Depresyonla savaş ilaçlarla desteklenmesi gereken boyutta değilse, uzmanlar genelde kendilerini ve başkalarını mutlu edecek işler yapmayı, motivasyonunu geri kazandıracak eylemlerde bulunmayı öneriyor. Bunların en önemli ve etkililerinden biri de dans etmek. Dans etmenin de dahil olduğu fiziksel egzersizlerin faydaları 2004 yılında yapılan bir araştırma ile ortaya konmuştu.
“Zaten motivasyon eksikliği hissediyorum, dansa başlasam bile mutlaka bırakırım” diye düşünenleriniz için de bu araştırmada ilginç bir sonuç var: Depresyon tanısı konmuş kişilerin fiziksel egzersizi yarıda bırakma oranı diğerlerinden çok da farklı değil. Yani gerçekten zaman geçirmekten hoşlandığınız bir egzersiz, örneğin kendinize uygun bir dans türü bulduğunuzda, onu sürdürmeniz olası. Kim bilir, belki bu istek hayatınızın diğer alanlarını da etkileyebilir ve size motivasyonunuzu geri kazandırabilir.
2011 yılında yapılan ve özel olarak dans – depresyon ilişkisini inceleyen bir çalışmadadans – da benzer sonuçlar ortaya çıktı. Dans kapsamında fiziksel egzersizin yanı sıra müzik, dokunma gibi duyusal uyaranların da oldukça etkili olduğu gözlendi. 20 ila 24 yaşları arasında 120 erkek ve kadın katılımcı ile yapılan çalışmada, kişiler dans ve kontrol grubu olarak ikiye ayrıldı. Dans etmeyen kontrol grubunda, tahmin edileceği üzere, hiçbir değişiklik olmadı. Ancak dans grubunda, 12 haftalık düzenli dans dersleri sonucunda raporlanan depresyon seviyelerinde anlamlı bir azalma görüldü.
Dans etmek depresyona hangi yollarla iyi geliyor?
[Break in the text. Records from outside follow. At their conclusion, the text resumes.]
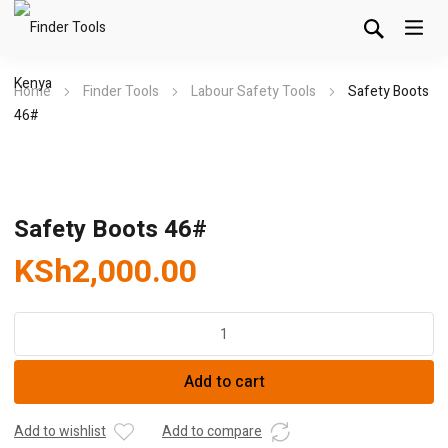
Home
Finder Tools
Labour Safety Tools
Safety Boots
46#
Safety Boots 46#
KSh
2,000.00
Safety
Boots
46#
Add to cart
quantity
Add to wishlist
Add to compare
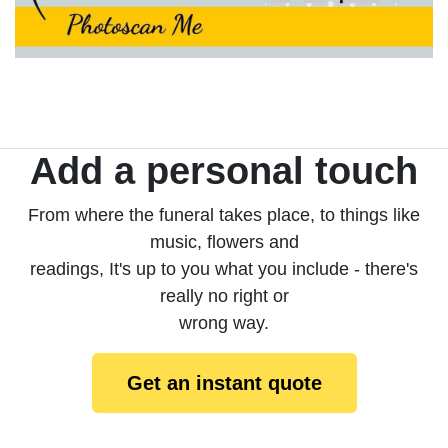
Add a personal touch
From where the funeral takes place, to things like
music, flowers and
readings, It's up to you what you include - there's
really no right or
wrong way.
Get an instant quote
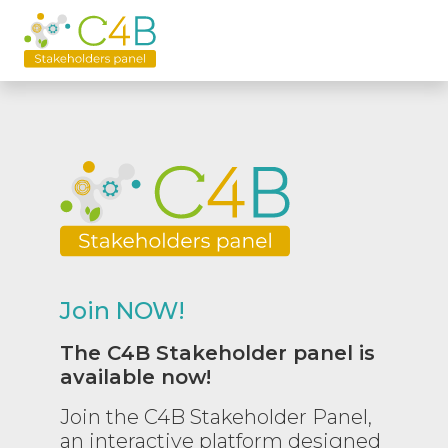
Join NOW!
The C4B Stakeholder panel is
available now!
Join the C4B Stakeholder Panel,
an interactive platform designed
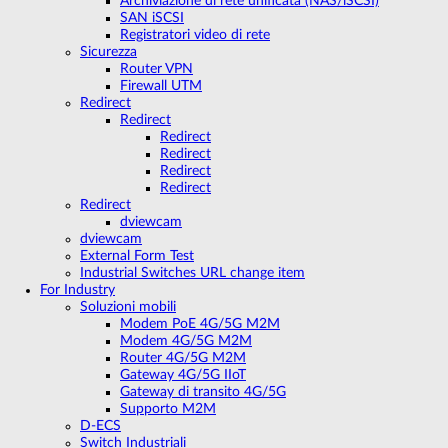
Archiviazione di rete unificata (NAS/iSCSI)
SAN iSCSI
Registratori video di rete
Sicurezza
Router VPN
Firewall UTM
Redirect
Redirect
Redirect
Redirect
Redirect
Redirect
Redirect
dviewcam
dviewcam
External Form Test
Industrial Switches URL change item
For Industry
Soluzioni mobili
Modem PoE 4G/5G M2M
Modem 4G/5G M2M
Router 4G/5G M2M
Gateway 4G/5G IIoT
Gateway di transito 4G/5G
Supporto M2M
D-ECS
Switch Industriali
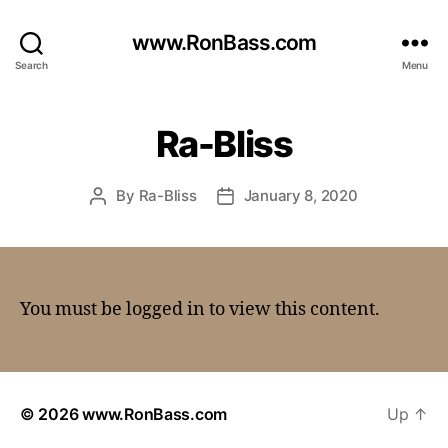
www.RonBass.com
Search
Menu
Ra-Bliss
By
Ra-Bliss
January 8, 2020
You must be logged in to view this content.
© 2026
www.RonBass.com
Up
↑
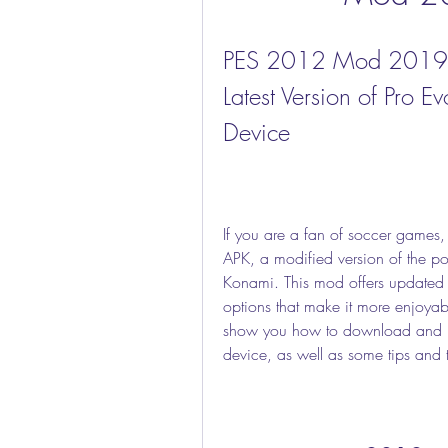
PES 2012 Mod 2019 A
Latest Version of Pro E
Device
If you are a fan of soccer game
APK, a modified version of the p
Konami. This mod offers updated 
options that make it more enjoyable 
show you how to download and i
device, as well as some tips and tr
- Egzersiz: Yukarıda bahsettiğimiz gibi, dans etmek eğlenceli bir fiziksel aktivite olduğundan depresyonla savaşta etkili. Egzersiz, vücutta ödül mekanizmasıyla ilişkili dopamin ve mutluluk verici endorfin hormonu seviyelerini arttırıyor.
- Müzik: Müziğin en temel olgularından biri olan ritim, odaklanma için oldukça faydalı. Hatta bazı tören ve ayinlerde farklı bilinç seviyelerine ulaşmak için bile ritimli müzikler kullanılıyor. Finlandiya’da yapılan bir çalışma, tek başına müziğin bile depresyonu önlemekte etkili olduğunu gösterdi.
- Meditasyon: Hareketli bir meditasyon biçimi olarak tanımlanabilecek olan dans, kişinin kendini akışa bırakmasını ve onu hüzünlendiren düşüncelerden sıyrılmasını sağlıyor.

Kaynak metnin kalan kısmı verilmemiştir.